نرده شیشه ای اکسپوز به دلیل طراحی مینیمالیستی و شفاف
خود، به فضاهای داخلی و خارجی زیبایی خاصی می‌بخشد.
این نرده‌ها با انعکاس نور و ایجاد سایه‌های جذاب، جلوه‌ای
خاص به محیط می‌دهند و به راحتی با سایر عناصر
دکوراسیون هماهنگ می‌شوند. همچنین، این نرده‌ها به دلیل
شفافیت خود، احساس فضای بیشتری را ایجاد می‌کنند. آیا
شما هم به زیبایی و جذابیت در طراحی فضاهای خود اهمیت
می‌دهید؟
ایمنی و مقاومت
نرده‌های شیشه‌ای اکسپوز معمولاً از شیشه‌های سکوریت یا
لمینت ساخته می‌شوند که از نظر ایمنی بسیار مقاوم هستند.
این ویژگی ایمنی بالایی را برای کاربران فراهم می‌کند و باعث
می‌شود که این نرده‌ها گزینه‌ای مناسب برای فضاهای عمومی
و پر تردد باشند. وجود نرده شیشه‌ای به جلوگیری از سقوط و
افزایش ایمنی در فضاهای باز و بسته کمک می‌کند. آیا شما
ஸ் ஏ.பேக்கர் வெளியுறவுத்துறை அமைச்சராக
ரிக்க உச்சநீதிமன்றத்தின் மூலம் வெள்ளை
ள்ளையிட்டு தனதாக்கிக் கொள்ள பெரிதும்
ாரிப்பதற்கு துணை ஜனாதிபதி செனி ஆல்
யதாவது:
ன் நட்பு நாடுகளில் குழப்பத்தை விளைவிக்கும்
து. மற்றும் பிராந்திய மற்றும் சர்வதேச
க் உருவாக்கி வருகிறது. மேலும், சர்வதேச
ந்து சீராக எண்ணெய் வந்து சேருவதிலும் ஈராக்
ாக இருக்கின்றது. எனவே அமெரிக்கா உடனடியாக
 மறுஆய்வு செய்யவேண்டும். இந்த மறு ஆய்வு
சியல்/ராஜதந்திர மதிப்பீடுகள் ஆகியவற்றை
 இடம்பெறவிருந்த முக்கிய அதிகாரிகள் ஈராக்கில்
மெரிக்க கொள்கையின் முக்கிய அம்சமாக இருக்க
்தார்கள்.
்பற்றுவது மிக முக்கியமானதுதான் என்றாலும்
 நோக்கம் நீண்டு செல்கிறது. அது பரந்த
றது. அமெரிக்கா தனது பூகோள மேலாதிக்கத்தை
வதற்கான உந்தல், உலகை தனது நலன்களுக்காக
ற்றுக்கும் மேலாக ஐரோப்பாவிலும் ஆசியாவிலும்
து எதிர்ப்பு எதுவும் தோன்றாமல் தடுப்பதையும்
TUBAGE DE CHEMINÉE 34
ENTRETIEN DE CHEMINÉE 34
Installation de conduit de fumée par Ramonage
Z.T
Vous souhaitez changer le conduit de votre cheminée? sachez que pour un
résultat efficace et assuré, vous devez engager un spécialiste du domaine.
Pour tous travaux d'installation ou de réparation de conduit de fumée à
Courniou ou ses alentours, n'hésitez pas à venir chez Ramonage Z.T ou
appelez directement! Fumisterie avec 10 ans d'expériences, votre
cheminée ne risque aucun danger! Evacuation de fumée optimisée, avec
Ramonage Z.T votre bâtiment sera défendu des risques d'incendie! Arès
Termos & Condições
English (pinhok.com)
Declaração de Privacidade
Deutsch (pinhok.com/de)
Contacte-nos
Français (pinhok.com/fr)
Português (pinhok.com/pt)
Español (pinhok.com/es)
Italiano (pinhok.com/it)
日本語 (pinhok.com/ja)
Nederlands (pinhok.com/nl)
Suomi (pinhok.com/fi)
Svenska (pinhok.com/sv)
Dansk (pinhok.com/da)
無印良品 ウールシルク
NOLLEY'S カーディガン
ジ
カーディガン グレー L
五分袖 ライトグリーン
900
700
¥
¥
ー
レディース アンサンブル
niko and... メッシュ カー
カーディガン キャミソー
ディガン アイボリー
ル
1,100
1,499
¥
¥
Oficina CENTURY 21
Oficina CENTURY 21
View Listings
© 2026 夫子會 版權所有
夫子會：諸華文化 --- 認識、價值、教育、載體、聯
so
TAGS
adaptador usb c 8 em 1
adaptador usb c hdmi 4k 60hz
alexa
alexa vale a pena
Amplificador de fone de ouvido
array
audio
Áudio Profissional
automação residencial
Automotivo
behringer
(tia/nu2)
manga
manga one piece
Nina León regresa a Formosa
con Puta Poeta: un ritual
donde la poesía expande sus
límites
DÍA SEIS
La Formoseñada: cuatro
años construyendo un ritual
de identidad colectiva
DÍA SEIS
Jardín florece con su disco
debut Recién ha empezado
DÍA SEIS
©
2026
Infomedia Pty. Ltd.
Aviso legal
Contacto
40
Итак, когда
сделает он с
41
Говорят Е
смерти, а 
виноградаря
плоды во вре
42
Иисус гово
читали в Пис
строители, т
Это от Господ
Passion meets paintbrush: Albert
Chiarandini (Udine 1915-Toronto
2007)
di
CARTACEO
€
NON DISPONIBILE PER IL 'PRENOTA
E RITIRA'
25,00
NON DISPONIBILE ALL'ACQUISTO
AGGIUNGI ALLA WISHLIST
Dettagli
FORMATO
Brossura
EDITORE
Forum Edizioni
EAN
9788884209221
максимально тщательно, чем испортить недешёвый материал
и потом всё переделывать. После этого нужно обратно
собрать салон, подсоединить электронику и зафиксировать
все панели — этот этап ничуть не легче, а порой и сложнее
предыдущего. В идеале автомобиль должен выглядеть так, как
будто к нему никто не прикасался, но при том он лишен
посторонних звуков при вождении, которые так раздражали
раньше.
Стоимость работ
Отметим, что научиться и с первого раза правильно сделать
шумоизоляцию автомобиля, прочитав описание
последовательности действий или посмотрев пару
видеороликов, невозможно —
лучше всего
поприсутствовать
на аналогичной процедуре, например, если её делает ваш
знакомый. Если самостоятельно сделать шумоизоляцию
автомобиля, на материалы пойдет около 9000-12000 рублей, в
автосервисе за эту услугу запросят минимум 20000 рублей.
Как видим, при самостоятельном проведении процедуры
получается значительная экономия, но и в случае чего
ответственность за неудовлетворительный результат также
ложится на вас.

********************

Task prompt
Your answer must be the records themselves, output again exactly.

Output for this task
نرده شیشه ای اکسپوز به دلیل طراحی مینیمالیستی و شفاف
خود، به فضاهای داخلی و خارجی زیبایی خاصی می‌بخشد.
این نرده‌ها با انعکاس نور و ایجاد سایه‌های جذاب، جلوه‌ای
خاص به محیط می‌دهند و به راحتی با سایر عناصر
دکوراسیون هماهنگ می‌شوند. همچنین، این نرده‌ها به دلیل
شفافیت خود، احساس فضای بیشتری را ایجاد می‌کنند. آیا
شما هم به زیبایی و جذابیت در طراحی فضاهای خود اهمیت
می‌دهید؟
ایمنی و مقاومت
نرده‌های شیشه‌ای اکسپوز معمولاً از شیشه‌های سکوریت یا
لمینت ساخته می‌شوند که از نظر ایمنی بسیار مقاوم هستند.
این ویژگی ایمنی بالایی را برای کاربران فراهم می‌کند و باعث
می‌شود که این نرده‌ها گزینه‌ای مناسب برای فضاهای عمومی
و پر تردد باشند. وجود نرده شیشه‌ای به جلوگیری از سقوط و
افزایش ایمنی در فضاهای باز و بسته کمک می‌کند. آیا شما
ஸ் ஏ.பேக்கர் வெளியுறவுத்துறை அமைச்சராக
ரிக்க உச்சநீதிமன்றத்தின் மூலம் வெள்ளை
ள்ளையிட்டு தனதாக்கிக் கொள்ள பெரிதும்
ாரிப்பதற்கு துணை ஜனாதிபதி செனி ஆல்
யதாவது:
ன் நட்பு நாடுகளில் குழப்பத்தை விளைவிக்கும்
து. மற்றும் பிராந்திய மற்றும் சர்வதேச
க் உருவாக்கி வருகிறது. மேலும், சர்வதேச
ந்து சீராக எண்ணெய் வந்து சேருவதிலும் ஈராக்
ாக இருக்கின்றது. எனவே அமெரிக்கா உடனடியாக
 மறுஆய்வு செய்யவேண்டும். இந்த மறு ஆய்வு
சியல்/ராஜதந்திர மதிப்பீடுகள் ஆகியவற்றை
 இடம்பெறவிருந்த முக்கிய அதிகாரிகள் ஈராக்கில்
மெரிக்க கொள்கையின் முக்கிய அம்சமாக இருக்க
்தார்கள்.
்பற்றுவது மிக முக்கியமானதுதான் என்றாலும்
 நோக்கம் நீண்டு செல்கிறது. அது பரந்த
றது. அமெரிக்கா தனது பூகோள மேலாதிக்கத்தை
வதற்கான உந்தல், உலகை தனது நலன்களுக்காக
ற்றுக்கும் மேலாக ஐரோப்பாவிலும் ஆசியாவிலும்
து எதிர்ப்பு எதுவும் தோன்றாமல் தடுப்பதையும்
TUBAGE DE CHEMINÉE 34
ENTRETIEN DE CHEMINÉE 34
Installation de conduit de fumée par Ramonage
Z.T
Vous souhaitez changer le conduit de votre cheminée? sachez que pour un
résultat efficace et assuré, vous devez engager un spécialiste du domaine.
Pour tous travaux d'installation ou de réparation de conduit de fumée à
Courniou ou ses alentours, n'hésitez pas à venir chez Ramonage Z.T ou
appelez directement! Fumisterie avec 10 ans d'expériences, votre
cheminée ne risque aucun danger! Evacuation de fumée optimisée, avec
Ramonage Z.T votre bâtiment sera défendu des risques d'incendie! Arès
Termos & Condições
English (pinhok.com)
Declaração de Privacidade
Deutsch (pinhok.com/de)
Contacte-nos
Français (pinhok.com/fr)
Português (pinhok.com/pt)
Español (pinhok.com/es)
Italiano (pinhok.com/it)
日本語 (pinhok.com/ja)
Nederlands (pinhok.com/nl)
Suomi (pinhok.com/fi)
Svenska (pinhok.com/sv)
Dansk (pinhok.com/da)
無印良品 ウールシルク
NOLLEY'S カーディガン
ジ
カーディガン グレー L
五分袖 ライトグリーン
900
700
¥
¥
ー
レディース アンサンブル
niko and... メッシュ カー
カーディガン キャミソー
ディガン アイボリー
ル
1,100
1,499
¥
¥
Oficina CENTURY 21
Oficina CENTURY 21
View Listings
© 2026 夫子會 版權所有
夫子會：諸華文化 --- 認識、價值、教育、載體、聯
so
TAGS
adaptador usb c 8 em 1
adaptador usb c hdmi 4k 60hz
alexa
alexa vale a pena
Amplificador de fone de ouvido
array
audio
Áudio Profissional
automação residencial
Automotivo
behringer
(tia/nu2)
manga
manga one piece
Nina León regresa a Formosa
con Puta Poeta: un ritual
donde la poesía expande sus
límites
DÍA SEIS
La Formoseñada: cuatro
años construyendo un ritual
de identidad colectiva
DÍA SEIS
Jardín florece con su disco
debut Recién ha empezado
DÍA SEIS
©
2026
Infomedia Pty. Ltd.
Aviso legal
Contacto
40
Итак, когда
сделает он с
41
Говорят Е
смерти, а 
виноградаря
плоды во вре
42
Иисус гово
читали в Пис
строители, т
Это от Господ
Passion meets paintbrush: Albert
Chiarandini (Udine 1915-Toronto
2007)
di
CARTACEO
€
NON DISPONIBILE PER IL 'PRENOTA
E RITIRA'
25,00
NON DISPONIBILE ALL'ACQUISTO
AGGIUNGI ALLA WISHLIST
Dettagli
FORMATO
Brossura
EDITORE
Forum Edizioni
EAN
9788884209221
максимально тщательно, чем испортить недешёвый материал
и потом всё переделывать. После этого нужно обратно
собрать салон, подсоединить электронику и зафиксировать
все панели — этот этап ничуть не легче, а порой и сложнее
предыдущего. В идеале автомобиль должен выглядеть так, как
будто к нему никто не прикасался, но при том он лишен
посторонних звуков при вождении, которые так раздражали
раньше.
Стоимость работ
Отметим, что научиться и с первого раза правильно сделать
шумоизоляцию автомобиля, прочитав описание
последовательности действий или посмотрев пару
видеороликов, невозможно —
лучше всего
поприсутствовать
на аналогичной процедуре, например, если её делает ваш
знакомый. Если самостоятельно сделать шумоизоляцию
автомобиля, на материалы пойдет около 9000-12000 рублей, в
автосервисе за эту услугу запросят минимум 20000 рублей.
Как видим, при самостоятельном проведении процедуры
получается значительная экономия, но и в случае чего
ответственность за неудовлетворительный результат также
ложится на вас.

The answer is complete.